Updated at 4:26 p.m. ET
Louisville, Ky., police have arrested dozens of protesters who staged a sit-in on an overpass.
Tuesday afternoon's protest marked the final day of an event known as "BreonnaCon," which called for justice for Breonna Taylor, a Black woman whom police shot and killed while executing a "no-knock" warrant in her home in March.
The sit-in took place near the city's Cardinal Stadium, NPR member station WFPL in Louisville reported.
Sixty-four protesters were arrested on the overpass on Tuesday, Louisville Metro Police Department spokesperson Dwight Mitchell told NPR. The majority were charged with obstructing a highway and disorderly conduct.

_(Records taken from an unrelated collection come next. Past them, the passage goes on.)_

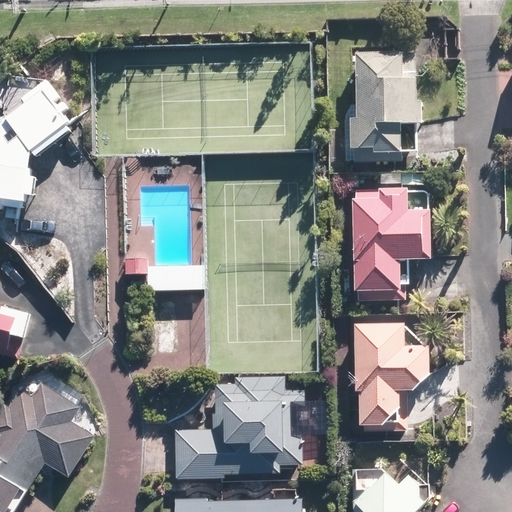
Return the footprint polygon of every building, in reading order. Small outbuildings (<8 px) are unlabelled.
[(413,55),(361,57),(363,117),(359,117),(361,159),(417,158),(413,55)] [(80,124),(52,89),(0,130),(0,193),(35,197),(39,156),(80,124)] [(437,191),(364,193),(368,297),(412,296),(411,257),(439,256),(437,191)] [(153,258),(130,258),(130,273),(153,272),(153,264),(153,258)] [(156,264),(153,264),(153,272),(153,289),(211,288),(210,264),(192,264),(156,264)] [(0,340),(28,348),(36,320),(0,309),(0,340)] [(411,404),(411,388),(426,388),(443,368),(442,344),(409,346),(408,323),(367,324),(370,422),(392,421),(411,404)] [(308,385),(222,386),(223,432),(182,432),(183,476),(309,474),(308,385)] [(79,408),(45,388),(40,397),(33,394),(0,450),(0,511),(17,511),(50,456),(75,470),(95,434),(72,420),(79,408)] [(430,511),(426,507),(436,497),(402,463),(397,468),(359,469),(360,511),(430,511)] [(301,511),(302,503),(186,507),(186,511),(301,511)]
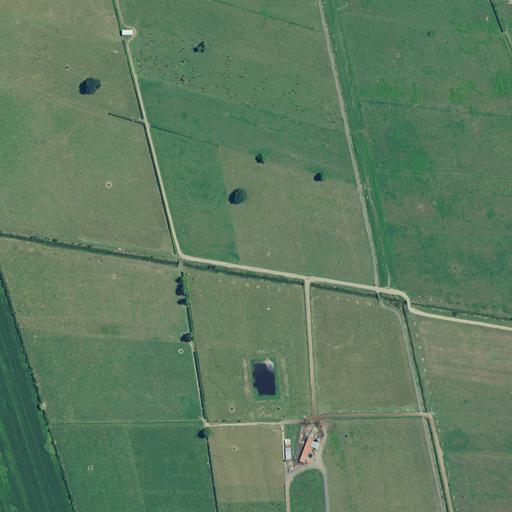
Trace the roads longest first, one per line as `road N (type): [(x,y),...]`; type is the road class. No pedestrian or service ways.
road 1 (track): [(511,330),(424,314),(398,292),(305,278),(316,418)]
road 2 (track): [(452,511),(432,416),(316,418)]
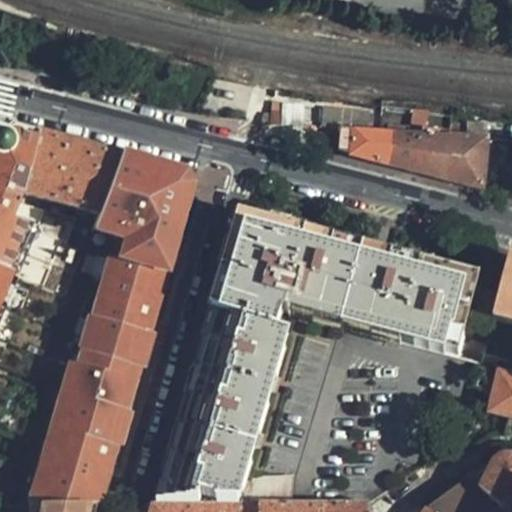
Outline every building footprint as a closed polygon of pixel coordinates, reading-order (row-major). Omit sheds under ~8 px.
[(353,154),(355,131),(344,131),(342,151),(353,154)] [(353,154),(353,158),(409,172),(437,179),(486,191),(491,141),(355,131),(353,154)] [(21,198),(36,139),(12,132),(4,135),(0,136),(0,273),(7,276),(24,228),(11,222),(21,198)] [(44,141),(36,139),(21,198),(78,213),(66,248),(83,253),(90,234),(93,225),(115,167),(118,160),(77,150),(44,141)] [(130,163),(118,160),(115,167),(128,170),(130,163)] [(41,485),(35,507),(86,507),(88,507),(93,488),(101,490),(115,441),(145,340),(164,275),(155,273),(159,255),(169,258),(189,192),(185,185),(182,179),(130,163),(128,170),(115,167),(93,225),(115,231),(112,240),(122,244),(117,262),(115,262),(109,282),(103,280),(90,323),(93,324),(89,341),(80,338),(77,349),(83,351),(77,370),(75,369),(67,397),(60,395),(49,431),(56,433),(53,444),(46,442),(34,483),(41,485)] [(90,234),(112,240),(115,231),(93,225),(90,234)] [(112,240),(90,234),(83,253),(65,300),(38,371),(19,437),(0,506),(27,506),(34,483),(46,442),(49,431),(60,395),(64,381),(66,381),(70,368),(71,368),(77,349),(80,338),(83,327),(85,327),(87,322),(90,323),(103,280),(107,265),(107,266),(109,260),(115,262),(117,262),(122,244),(112,240)] [(164,275),(169,258),(159,255),(155,273),(164,275)] [(107,265),(103,280),(109,282),(115,262),(109,260),(107,266),(107,265)] [(511,262),(509,262),(487,341),(483,358),(511,364),(511,262)] [(7,276),(0,273),(0,355),(38,371),(65,300),(7,276)] [(80,338),(89,341),(93,324),(90,323),(87,322),(85,327),(83,327),(80,338)] [(487,341),(469,337),(462,363),(480,368),(483,358),(487,341)] [(75,369),(77,370),(83,351),(77,349),(71,368),(75,369)] [(38,371),(0,355),(0,429),(19,437),(38,371)] [(67,397),(75,369),(71,368),(70,368),(66,381),(64,381),(60,395),(67,397)] [(511,436),(511,376),(500,374),(490,413),(509,419),(506,437),(511,436)] [(0,429),(0,506),(19,437),(0,429)] [(56,433),(49,431),(46,442),(53,444),(56,433)] [(503,511),(510,511),(511,510),(511,458),(510,458),(501,459),(493,468),(481,493),(498,508),(503,511)] [(462,485),(453,478),(444,485),(436,491),(428,510),(429,511),(494,511),(498,508),(481,493),(467,481),(462,485)] [(242,505),(260,505),(289,505),(295,479),(249,479),(242,505)] [(33,507),(35,507),(41,485),(34,483),(27,506),(33,507)] [(101,490),(93,488),(88,507),(95,507),(98,498),(101,490)]
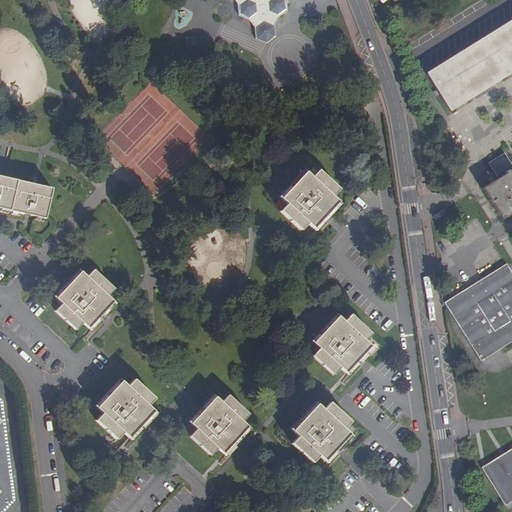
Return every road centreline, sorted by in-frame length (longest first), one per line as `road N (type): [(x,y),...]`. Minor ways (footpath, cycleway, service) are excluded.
road 1 (residential): [(455,511),(399,121),(356,0)]
road 2 (unclassified): [(386,186),(427,472),(399,511)]
road 3 (unclassified): [(52,511),(36,386),(0,344)]
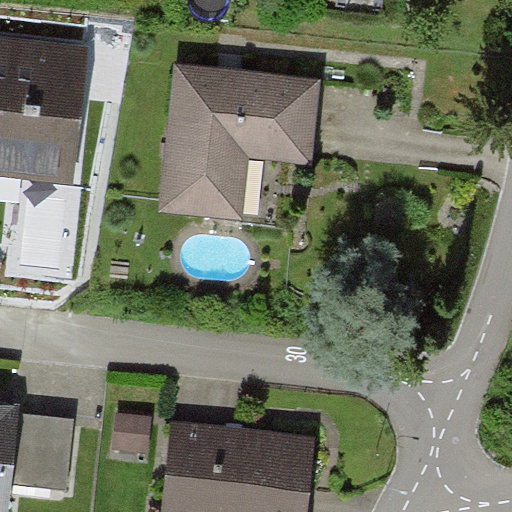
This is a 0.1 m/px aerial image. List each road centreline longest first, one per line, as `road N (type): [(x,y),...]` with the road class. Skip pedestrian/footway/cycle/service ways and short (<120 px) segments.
road 1 (residential): [(457,401),(420,384),(343,368),(0,334)]
road 2 (residential): [(457,401),(511,257)]
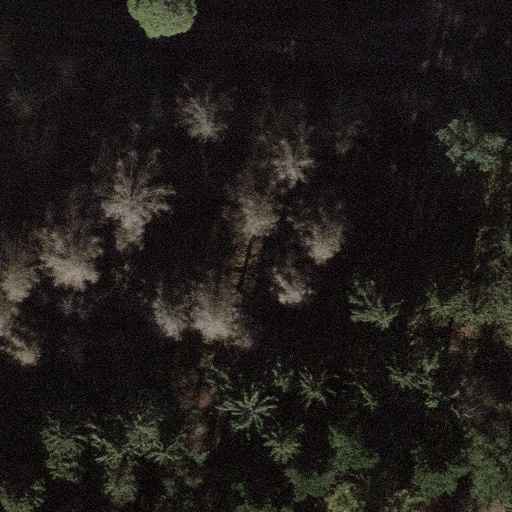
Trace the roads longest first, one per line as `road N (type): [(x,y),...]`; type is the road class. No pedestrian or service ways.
road 1 (track): [(366,52),(172,41),(0,18)]
road 2 (track): [(511,72),(366,52),(470,0)]
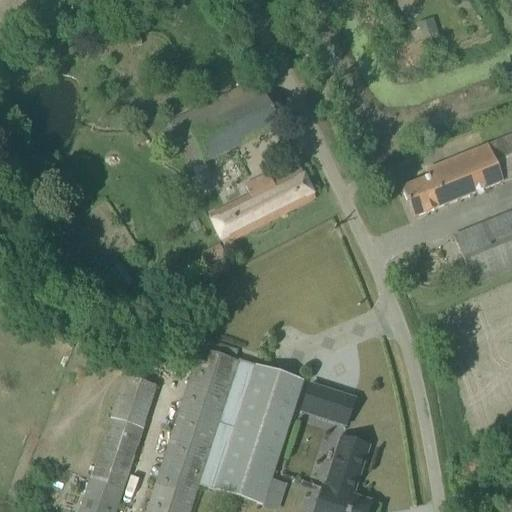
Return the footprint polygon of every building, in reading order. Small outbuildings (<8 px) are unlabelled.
[(414,45),(421,43),(422,47),(438,42),(432,20),(416,25),(418,31),(410,34),(414,45)] [(166,125),(189,172),(280,128),(257,81),(166,125)] [(161,100),(151,100),(151,109),(161,109),(161,100)] [(511,136),(427,171),(429,178),(401,190),(413,220),(511,179),(511,136)] [(243,187),(248,199),(209,218),(223,246),(315,200),(301,172),(273,186),(268,174),(243,187)] [(511,270),(511,214),(453,238),(473,286),(511,270)] [(153,276),(140,287),(152,301),(164,291),(153,276)] [(189,511),(198,486),(238,363),(199,350),(146,511),(189,511)] [(261,507),(301,384),(238,363),(198,486),(261,507)] [(114,511),(156,388),(125,378),(80,511),(114,511)] [(302,412),(345,426),(352,402),(310,388),(302,412)] [(324,489),(322,489),(314,511),(366,511),(369,504),(352,498),(368,448),(340,439),(324,489)]
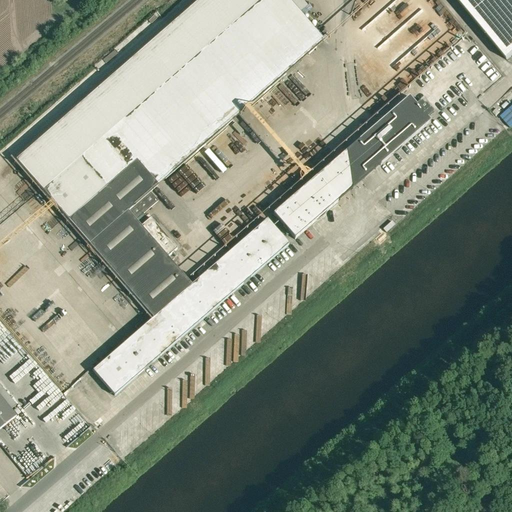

Another seven people were arrested downtown late Tuesday evening in a separate protest action.
WFPL's Ryan Van Velzer reported and captured the tense scene of protesters massing on the bridge, confronting law enforcement officers in riot gear.
Chanting now that they have nothing to lose but their chains. pic.twitter.com/pREbxhSC4f
— Ryan Van Velzer (@RyanVanVelzer) August 25, 2020
"We must love and support each other," the protesters chanted. "We have nothing to lose but our chains! It is our duty to fight for our freedom! It is our duty to win!"
In a briefing before the demonstration Tuesday, Louisville Mayor Greg Fischer urged a peaceful protest.
"Violence or property destruction is unacceptable and will be addressed immediately," Fischer said, according to Reuters. "Our hope and our expectation is that protests will be peaceful."
The four-day BreonnaCon event was organized by Until Freedom, a national social justice organization that counts among its leaders Tamika Mallory and Linda Sarsour, former co-chairs of the Women's March on Washington.
Some local activists criticized BreonnaCon as inappropriate and exploitative, as WFPL's Eleanor Klibanoff reported. Several events on the schedule used Taylor's name, including a "Bre-B-Q" and a "TaylorMade" women's empowerment session about "Beauty, Money and Justice."
Chanelle Helm, who works with Black Lives Matter Louisville, said Black Lives Matter had stopped working with Until Freedom, in part because she felt the group focused on Taylor's case to the exclusion of other issues important to Black people in Louisville.
"The people in the streets are the folks that got this moving," Helm told WFPL. "It isn't the people who have access to the boards, or the multimillion-dollar nonprofits. It isn't even the grassroots organizers. It's the people who are seeking justice, not only for Breonna, but for themselves ... and that's who we should be moving with and assisting."